Thursday, September 22, 2016

Commission Work...

The past few months, I have had an overwhelming amount of commission work.  On one hand, I enjoy the challenge – I find it interesting to have a client initiate an idea and then I filter it through my aesthetics and work with my heart and hands to create something that I may not have originally made otherwise.  Plus, I appreciate that people trust me with their projects and want me to be a part of their experience.  There are a lot of other people out there who are more than willing and are highly capable to assist with projects... so it's an honor when someone wants me to create something with them.  

On the other hand, because it's something that didn't originate with me, I don't always feel the compulsion to work on a project relentlessly.  With my own projects, I can set to making something and days will pass and I won't notice.  Often times, with commission work, I have to think about things and let them sit out on my work bench and let them "breathe".  Of course, if there's a time crunch, it helps speed up the process.  I try to plug my ears when a client says, "Take your time.  Get to it when you're moved to do it."  Because, if you want me to get to it when I'm moved to do it, it might be months before that particular inspiration strikes.  I still try to do things in a somewhat timely fashion, but it doesn't always come easily and I don't want to just crank something out that I don't feel good about.  Sometimes I try to trick myself into working faster and set little goals for myself, just so that things don't linger too long.  

Since I've been working on things for the Creative heART Challenge, I've found that the floodgates have been open and there's a free flowing current of ideas and energy.  Here are some of the projects that I've been working on this week:

One of my customers likes big jewelry.  She's not afraid of bold statement pieces and has an extensive collection of vintage jewelry by designers like Miriam Haskell.  She selected the kiwi jasper large carved coin beads and the aventurine chip and wanted me to put them together.  I quite like the way this turned out.  I was able to use the chip to create visual weight, without creating actual weight.  The gold spacers also brings out the jade tones in the focal stones and the little glint of gold helps bring the eye around the piece.

I made this necklace for another client.  We have an amazing rug hooking teacher who lives in the area.  She has students that come from all over the country to take classes with her and stay at her studio.  One of the groups that comes in is from Indiana and they usually come once a year.  On one of the trips, my client purchased the sterling silver and turquoise bird pin.  She wanted me to incorporate it into a necklace.

This was surprisingly a difficult necklace to make.  On a trip to town, she picked out the beads and we talked about lengths and the style and everything... but what made it sort of hard to work on was that the pendant was acquired from a fellow shop owner who recently passed away.  He was one of our first friends in town and every time I picked up the piece, I thought about sitting out in front of his shop and talking and about some of the inside jokes we shared.  It was hard to really focus and I ended up making and taking apart and remaking this necklace several times.

I ended using a converter bail, so that my client can use this piece as a necklace or she can take the pin off and use it as a brooch.
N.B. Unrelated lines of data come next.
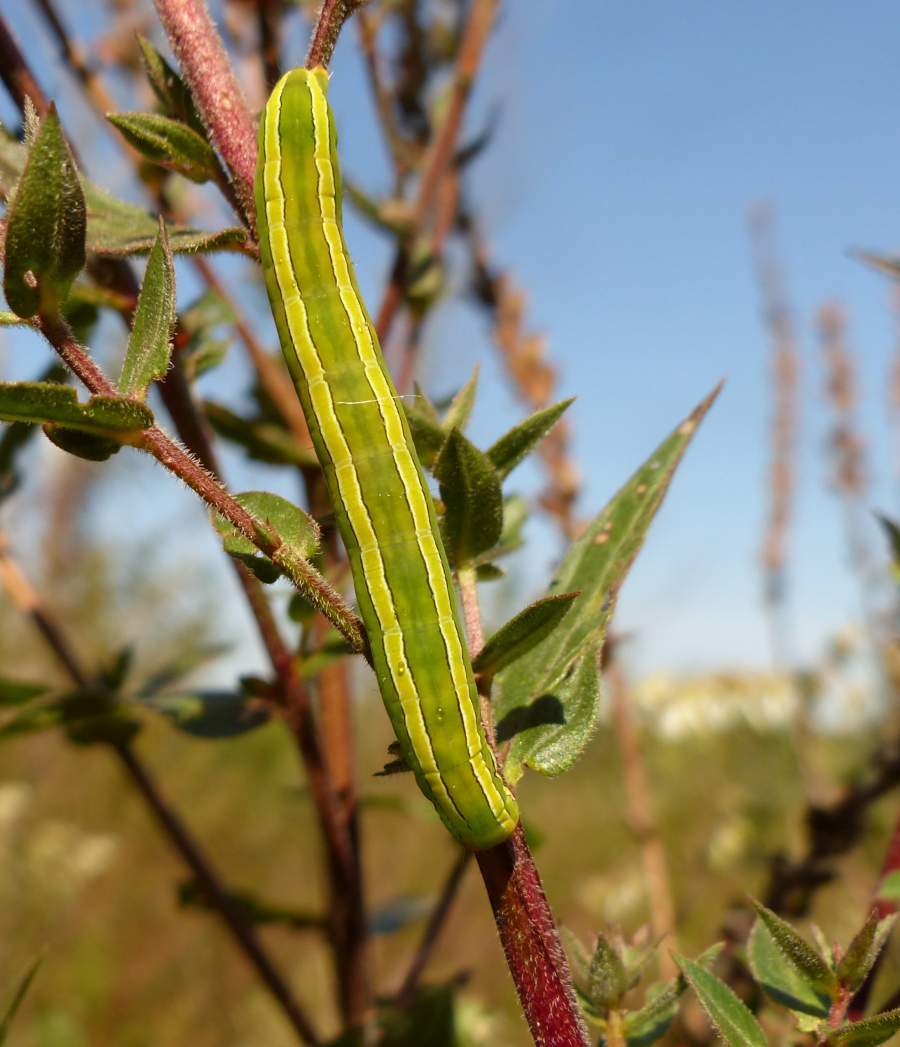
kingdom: Animalia
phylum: Arthropoda
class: Insecta
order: Lepidoptera
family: Noctuidae
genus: Melanchra
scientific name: Melanchra assimilis
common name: Black arches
The base of the previous necklace was made up of wood opal nuggets, cuprite, and reconstituted larimar beads.  I had some left over from that project and whipped this piece up and I love it.  I'm a smitten kitten with how it came together.  Maybe because I struggled with the last piece so much, working just with the beads was way easier and everything sort of fell into place.

The same client who had me make the previous two necklaces also picked out this fine pewter coffee pendant from my family at Green Girl Studios.  She also picked out the jasper and fire agate beads and wanted me to create a coffee themed necklace for her.  It's a more delicate scale than the previous necklaces in this post, but still has a little bit of interest with the asymmetrical placement of the beads.

I had leftover beads from the previous necklace and used some of the wood opal from the other necklaces to create this necklace.  It's adjustable in length, so my client can layer it with other necklaces or wear it on its own.

This is the start of another commission.  We had a customer come in several months ago and fell in love with the store.  She's planning to get married and really likes mermaids.  In particular, she liked the 80's movie, "Splash" with Daryl Hannah and Tom Hanks.  (Which I just found out that they are remaking with Channing Tatum as the merman!)  In the original movie, Daryle Hannah's character wears a necklace with a lion head on it and my client wanted me to make it.

Since it has been awhile since I last watched the movie, I had to do a search to find an image of it.  I found a few small sized pictures that pixelated when I blew it up.  I found a few different ones and ended up creating a metal composite.  The above version is my prototype for the pendant.  I didn't want to copy it exactly and ended up taking some creative license to make it more my own.  The prototype will be molded and (unlike the movie version) will be made in silver tones.  I suggested that she come into the store with her girlfriends to make the rest of the necklace to give it even more sentimental value and to have a nice day together in Ligonier.  Hopefully I'll be able to snag a picture of her wearing the creation on her wedding day.

I'll post more pictures later of some of the other work that I've created for other clients.  It's been a busy end of summer here!